# Task directions
Return the lines below exactly as they are, leaving out the pictures.

# Task input
● ● ● ● ●

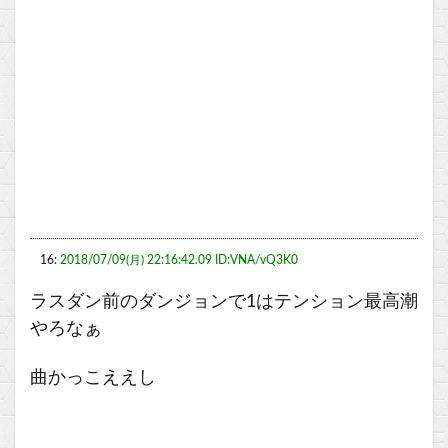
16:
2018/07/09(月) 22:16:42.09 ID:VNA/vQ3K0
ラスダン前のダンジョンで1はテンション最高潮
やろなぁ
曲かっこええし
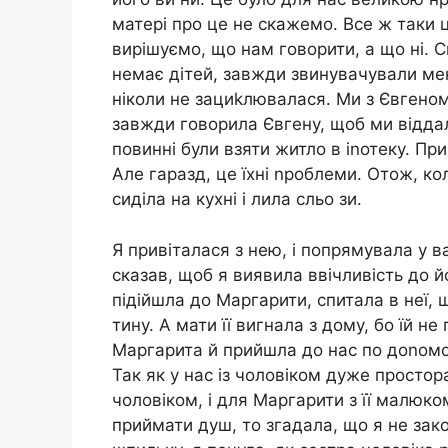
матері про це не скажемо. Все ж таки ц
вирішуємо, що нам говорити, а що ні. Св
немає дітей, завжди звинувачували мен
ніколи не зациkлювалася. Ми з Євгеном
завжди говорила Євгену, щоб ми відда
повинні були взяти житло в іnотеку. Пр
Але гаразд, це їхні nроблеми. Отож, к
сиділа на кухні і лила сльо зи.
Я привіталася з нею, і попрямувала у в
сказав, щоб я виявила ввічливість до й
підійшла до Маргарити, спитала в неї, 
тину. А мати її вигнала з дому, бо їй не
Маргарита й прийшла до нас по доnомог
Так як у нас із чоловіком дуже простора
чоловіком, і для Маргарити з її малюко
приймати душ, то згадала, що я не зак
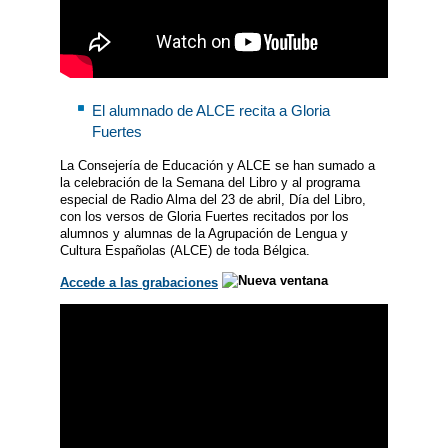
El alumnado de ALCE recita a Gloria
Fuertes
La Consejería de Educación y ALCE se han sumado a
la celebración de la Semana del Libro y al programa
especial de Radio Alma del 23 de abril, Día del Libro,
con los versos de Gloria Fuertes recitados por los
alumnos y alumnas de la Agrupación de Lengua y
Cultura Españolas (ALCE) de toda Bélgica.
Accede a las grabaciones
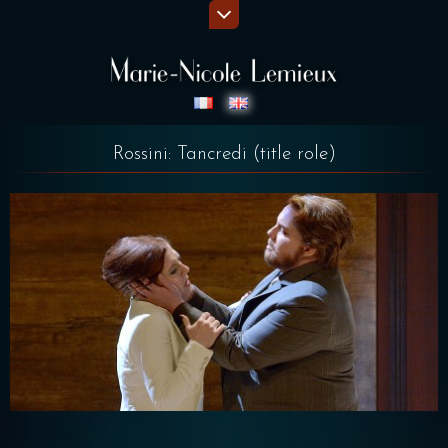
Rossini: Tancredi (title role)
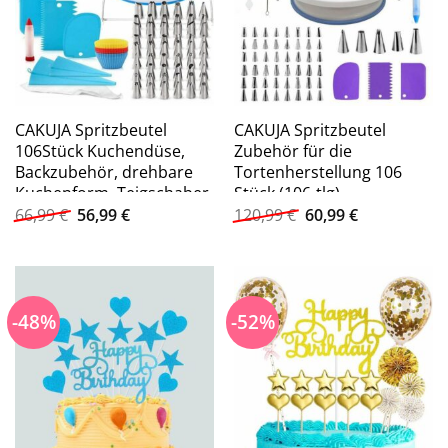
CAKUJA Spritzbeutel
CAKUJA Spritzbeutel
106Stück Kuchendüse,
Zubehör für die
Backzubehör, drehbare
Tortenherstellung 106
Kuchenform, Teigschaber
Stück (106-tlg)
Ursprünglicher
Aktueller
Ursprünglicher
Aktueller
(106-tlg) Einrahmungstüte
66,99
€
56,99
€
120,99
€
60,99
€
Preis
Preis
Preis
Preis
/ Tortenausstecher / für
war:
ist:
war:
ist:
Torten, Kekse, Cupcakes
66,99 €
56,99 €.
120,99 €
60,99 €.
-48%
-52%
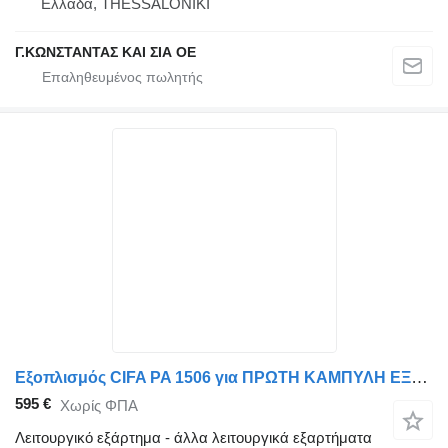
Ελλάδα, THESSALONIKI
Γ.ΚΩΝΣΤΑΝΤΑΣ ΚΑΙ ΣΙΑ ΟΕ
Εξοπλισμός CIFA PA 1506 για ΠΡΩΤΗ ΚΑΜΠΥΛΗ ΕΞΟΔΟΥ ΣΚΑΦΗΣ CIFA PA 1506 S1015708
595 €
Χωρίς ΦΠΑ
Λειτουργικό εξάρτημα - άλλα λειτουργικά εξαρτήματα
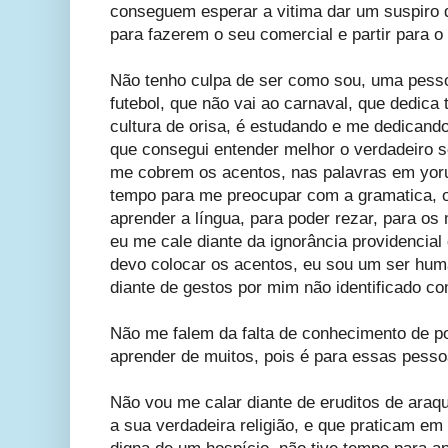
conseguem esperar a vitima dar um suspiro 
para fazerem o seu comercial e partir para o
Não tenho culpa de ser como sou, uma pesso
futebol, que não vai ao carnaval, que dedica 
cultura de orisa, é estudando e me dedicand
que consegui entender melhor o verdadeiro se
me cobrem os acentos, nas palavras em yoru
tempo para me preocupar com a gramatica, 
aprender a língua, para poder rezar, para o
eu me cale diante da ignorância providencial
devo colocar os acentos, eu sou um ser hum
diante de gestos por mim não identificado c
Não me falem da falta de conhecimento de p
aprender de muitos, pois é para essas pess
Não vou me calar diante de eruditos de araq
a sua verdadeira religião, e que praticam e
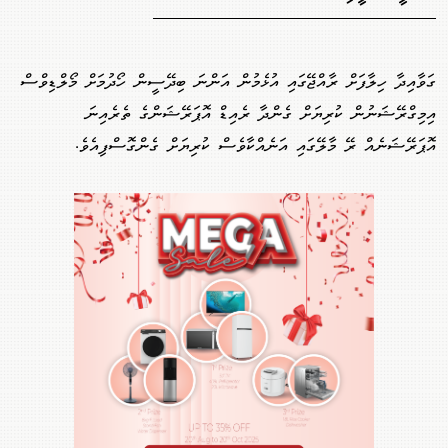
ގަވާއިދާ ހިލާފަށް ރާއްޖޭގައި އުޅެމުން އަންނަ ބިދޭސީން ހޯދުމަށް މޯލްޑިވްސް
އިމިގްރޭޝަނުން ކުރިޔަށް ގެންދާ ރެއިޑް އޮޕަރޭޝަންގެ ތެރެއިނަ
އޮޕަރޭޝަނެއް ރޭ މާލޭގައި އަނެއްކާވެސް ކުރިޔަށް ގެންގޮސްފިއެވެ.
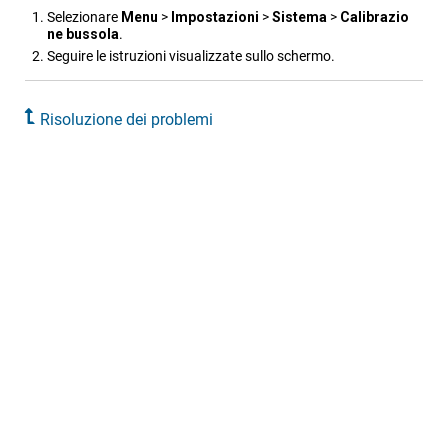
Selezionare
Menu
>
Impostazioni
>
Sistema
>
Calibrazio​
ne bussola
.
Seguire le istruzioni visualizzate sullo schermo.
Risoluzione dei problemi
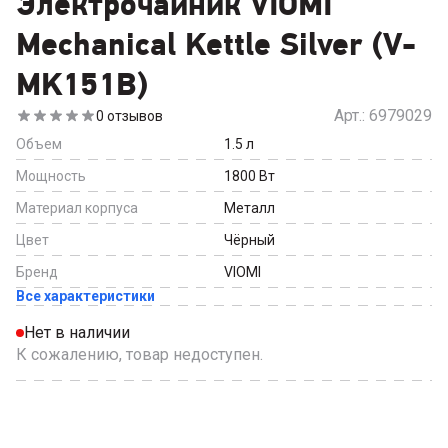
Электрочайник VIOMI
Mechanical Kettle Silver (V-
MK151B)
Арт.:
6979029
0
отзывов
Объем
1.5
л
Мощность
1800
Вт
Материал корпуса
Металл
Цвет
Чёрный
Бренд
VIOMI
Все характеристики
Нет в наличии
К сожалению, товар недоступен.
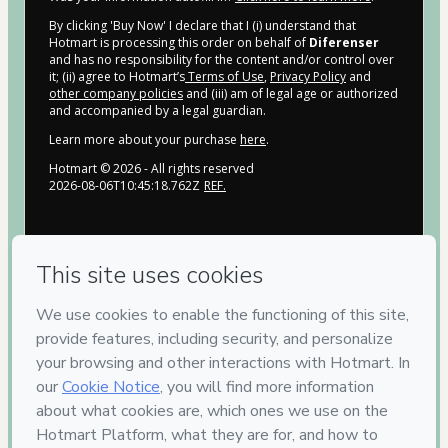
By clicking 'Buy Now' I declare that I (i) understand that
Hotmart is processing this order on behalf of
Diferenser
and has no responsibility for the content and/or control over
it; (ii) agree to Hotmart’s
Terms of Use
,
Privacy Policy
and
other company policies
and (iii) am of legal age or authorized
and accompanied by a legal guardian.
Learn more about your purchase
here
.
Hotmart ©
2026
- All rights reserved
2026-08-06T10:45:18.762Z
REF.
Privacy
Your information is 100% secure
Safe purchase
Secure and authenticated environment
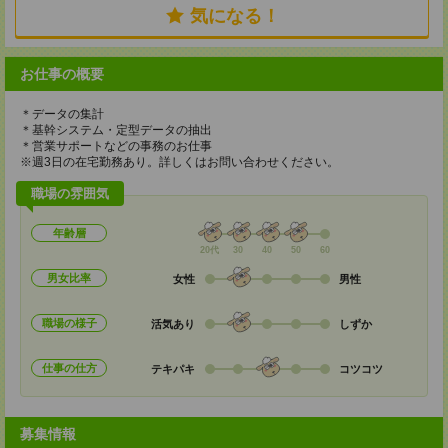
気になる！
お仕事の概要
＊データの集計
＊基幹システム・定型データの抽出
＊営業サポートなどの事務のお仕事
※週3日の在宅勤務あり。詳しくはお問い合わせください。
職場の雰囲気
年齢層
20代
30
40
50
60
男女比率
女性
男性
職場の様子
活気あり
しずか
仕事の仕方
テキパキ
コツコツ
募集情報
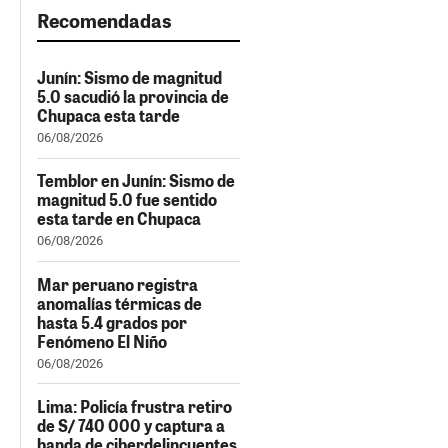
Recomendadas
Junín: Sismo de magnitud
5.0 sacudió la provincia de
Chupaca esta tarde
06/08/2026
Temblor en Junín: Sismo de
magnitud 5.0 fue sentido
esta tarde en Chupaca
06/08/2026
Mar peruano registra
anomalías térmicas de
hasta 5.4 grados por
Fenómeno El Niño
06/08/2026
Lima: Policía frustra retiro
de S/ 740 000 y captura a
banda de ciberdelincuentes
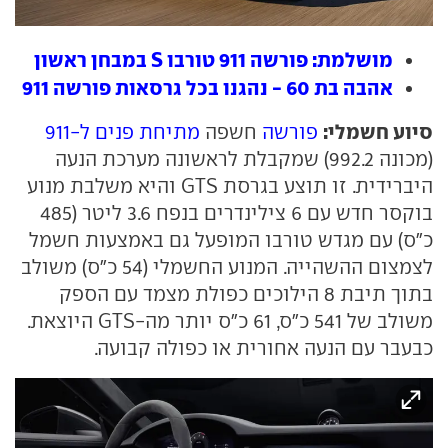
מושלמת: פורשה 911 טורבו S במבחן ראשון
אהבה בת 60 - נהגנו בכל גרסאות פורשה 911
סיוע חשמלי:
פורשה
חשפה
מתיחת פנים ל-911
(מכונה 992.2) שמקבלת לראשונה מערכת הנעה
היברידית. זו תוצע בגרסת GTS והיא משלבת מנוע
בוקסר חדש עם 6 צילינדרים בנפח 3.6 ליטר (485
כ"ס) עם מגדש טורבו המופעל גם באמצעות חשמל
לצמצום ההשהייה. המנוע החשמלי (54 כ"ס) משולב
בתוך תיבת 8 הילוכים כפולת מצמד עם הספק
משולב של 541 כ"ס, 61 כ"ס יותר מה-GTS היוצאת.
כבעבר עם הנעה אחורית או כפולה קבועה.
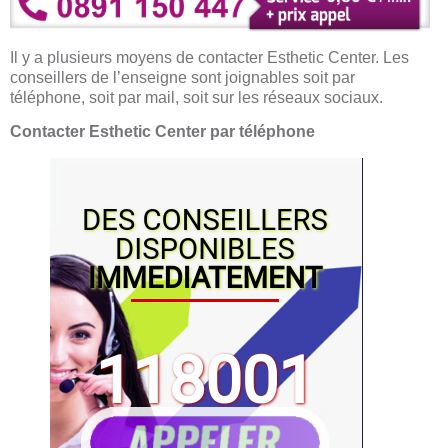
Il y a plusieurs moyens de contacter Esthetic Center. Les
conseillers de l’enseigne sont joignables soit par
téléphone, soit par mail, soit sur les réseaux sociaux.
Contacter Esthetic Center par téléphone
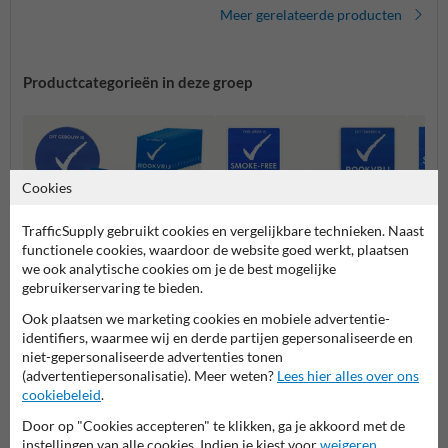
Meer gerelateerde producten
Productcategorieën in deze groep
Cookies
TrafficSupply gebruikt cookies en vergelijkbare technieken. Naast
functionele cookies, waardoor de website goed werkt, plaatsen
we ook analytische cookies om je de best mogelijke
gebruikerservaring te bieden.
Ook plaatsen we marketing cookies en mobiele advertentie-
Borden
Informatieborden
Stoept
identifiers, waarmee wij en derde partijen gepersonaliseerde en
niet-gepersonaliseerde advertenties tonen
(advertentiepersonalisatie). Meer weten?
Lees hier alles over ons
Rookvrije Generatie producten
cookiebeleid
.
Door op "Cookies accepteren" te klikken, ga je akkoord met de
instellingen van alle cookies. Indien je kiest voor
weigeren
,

● ● ● ● ●

# Written response
16:
2018/07/09(月) 22:16:42.09 ID:VNA/vQ3K0
ラスダン前のダンジョンで1はテンション最高潮
やろなぁ
曲かっこええし
матері про це не скажемо. Все ж таки ц
вирішуємо, що нам говорити, а що ні. Св
немає дітей, завжди звинувачували мен
ніколи не зациkлювалася. Ми з Євгеном
завжди говорила Євгену, щоб ми відда
повинні були взяти житло в іnотеку. Пр
Але гаразд, це їхні nроблеми. Отож, к
сиділа на кухні і лила сльо зи.
Я привіталася з нею, і попрямувала у в
сказав, щоб я виявила ввічливість до й
підійшла до Маргарити, спитала в неї, 
тину. А мати її вигнала з дому, бо їй не
Маргарита й прийшла до нас по доnомог
Так як у нас із чоловіком дуже простора
чоловіком, і для Маргарити з її малюко
приймати душ, то згадала, що я не зак
El alumnado de ALCE recita a Gloria
Fuertes
La Consejería de Educación y ALCE se han sumado a
la celebración de la Semana del Libro y al programa
especial de Radio Alma del 23 de abril, Día del Libro,
con los versos de Gloria Fuertes recitados por los
alumnos y alumnas de la Agrupación de Lengua y
Cultura Españolas (ALCE) de toda Bélgica.
Accede a las grabaciones
Rossini: Tancredi (title role)
CAKUJA Spritzbeutel
CAKUJA Spritzbeutel
106Stück Kuchendüse,
Zubehör für die
Backzubehör, drehbare
Tortenherstellung 106
Kuchenform, Teigschaber
Stück (106-tlg)
Ursprünglicher
Aktueller
Ursprünglicher
Aktueller
(106-tlg) Einrahmungstüte
66,99
€
56,99
€
120,99
€
60,99
€
Preis
Preis
Preis
Preis
/ Tortenausstecher / für
war:
ist:
war:
ist:
Torten, Kekse, Cupcakes
66,99 €
56,99 €.
120,99 €
60,99 €.
-48%
-52%
Ελλάδα, THESSALONIKI
Γ.ΚΩΝΣΤΑΝΤΑΣ ΚΑΙ ΣΙΑ ΟΕ
Εξοπλισμός CIFA PA 1506 για ΠΡΩΤΗ ΚΑΜΠΥΛΗ ΕΞΟΔΟΥ ΣΚΑΦΗΣ CIFA PA 1506 S1015708
595 €
Χωρίς ΦΠΑ
Λειτουργικό εξάρτημα - άλλα λειτουργικά εξαρτήματα
conseguem esperar a vitima dar um suspiro 
para fazerem o seu comercial e partir para o
Não tenho culpa de ser como sou, uma pesso
futebol, que não vai ao carnaval, que dedica 
cultura de orisa, é estudando e me dedicand
que consegui entender melhor o verdadeiro se
me cobrem os acentos, nas palavras em yoru
tempo para me preocupar com a gramatica, 
aprender a língua, para poder rezar, para o
eu me cale diante da ignorância providencial
devo colocar os acentos, eu sou um ser hum
diante de gestos por mim não identificado c
Não me falem da falta de conhecimento de p
aprender de muitos, pois é para essas pess
Não vou me calar diante de eruditos de araq
a sua verdadeira religião, e que praticam e
ގަވާއިދާ ހިލާފަށް ރާއްޖޭގައި އުޅެމުން އަންނަ ބިދޭސީން ހޯދުމަށް މޯލްޑިވްސް
އިމިގްރޭޝަނުން ކުރިޔަށް ގެންދާ ރެއިޑް އޮޕަރޭޝަންގެ ތެރެއިނަ
އޮޕަރޭޝަނެއް ރޭ މާލޭގައި އަނެއްކާވެސް ކުރިޔަށް ގެންގޮސްފިއެވެ.
Selezionare
Menu
>
Impostazioni
>
Sistema
>
Calibrazio​
ne bussola
.
Seguire le istruzioni visualizzate sullo schermo.
Risoluzione dei problemi
Электрочайник VIOMI
Mechanical Kettle Silver (V-
MK151B)
Арт.:
6979029
0
отзывов
Объем
1.5
л
Мощность
1800
Вт
Материал корпуса
Металл
Цвет
Чёрный
Бренд
VIOMI
Все характеристики
Нет в наличии
К сожалению, товар недоступен.
By clicking 'Buy Now' I declare that I (i) understand that
Hotmart is processing this order on behalf of
Diferenser
and has no responsibility for the content and/or control over
it; (ii) agree to Hotmart’s
Terms of Use
,
Privacy Policy
and
other company policies
and (iii) am of legal age or authorized
and accompanied by a legal guardian.
Learn more about your purchase
here
.
Hotmart ©
2026
- All rights reserved
2026-08-06T10:45:18.762Z
REF.
Privacy
Your information is 100% secure
Safe purchase
Secure and authenticated environment
気になる！
お仕事の概要
＊データの集計
＊基幹システム・定型データの抽出
＊営業サポートなどの事務のお仕事
※週3日の在宅勤務あり。詳しくはお問い合わせください。
職場の雰囲気
年齢層
20代
30
40
50
60
男女比率
女性
男性
職場の様子
活気あり
しずか
仕事の仕方
テキパキ
コツコツ
募集情報
Recomendadas
Junín: Sismo de magnitud
5.0 sacudió la provincia de
Chupaca esta tarde
06/08/2026
Temblor en Junín: Sismo de
magnitud 5.0 fue sentido
esta tarde en Chupaca
06/08/2026
Mar peruano registra
anomalías térmicas de
hasta 5.4 grados por
Fenómeno El Niño
06/08/2026
Lima: Policía frustra retiro
de S/ 740 000 y captura a
banda de ciberdelincuentes
מושלמת: פורשה 911 טורבו S במבחן ראשון
אהבה בת 60 - נהגנו בכל גרסאות פורשה 911
סיוע חשמלי:
פורשה
חשפה
מתיחת פנים ל-911
(מכונה 992.2) שמקבלת לראשונה מערכת הנעה
היברידית. זו תוצע בגרסת GTS והיא משלבת מנוע
בוקסר חדש עם 6 צילינדרים בנפח 3.6 ליטר (485
כ"ס) עם מגדש טורבו המופעל גם באמצעות חשמל
לצמצום ההשהייה. המנוע החשמלי (54 כ"ס) משולב
בתוך תיבת 8 הילוכים כפולת מצמד עם הספק
משולב של 541 כ"ס, 61 כ"ס יותר מה-GTS היוצאת.
כבעבר עם הנעה אחורית או כפולה קבועה.
Il y a plusieurs moyens de contacter Esthetic Center. Les
conseillers de l’enseigne sont joignables soit par
téléphone, soit par mail, soit sur les réseaux sociaux.
Contacter Esthetic Center par téléphone
Meer gerelateerde producten
Productcategorieën in deze groep
Cookies
TrafficSupply gebruikt cookies en vergelijkbare technieken. Naast
functionele cookies, waardoor de website goed werkt, plaatsen
we ook analytische cookies om je de best mogelijke
gebruikerservaring te bieden.
Ook plaatsen we marketing cookies en mobiele advertentie-
Borden
Informatieborden
Stoept
identifiers, waarmee wij en derde partijen gepersonaliseerde en
niet-gepersonaliseerde advertenties tonen
(advertentiepersonalisatie). Meer weten?
Lees hier alles over ons
Rookvrije Generatie producten
cookiebeleid
.
Door op "Cookies accepteren" te klikken, ga je akkoord met de
instellingen van alle cookies. Indien je kiest voor
weigeren
,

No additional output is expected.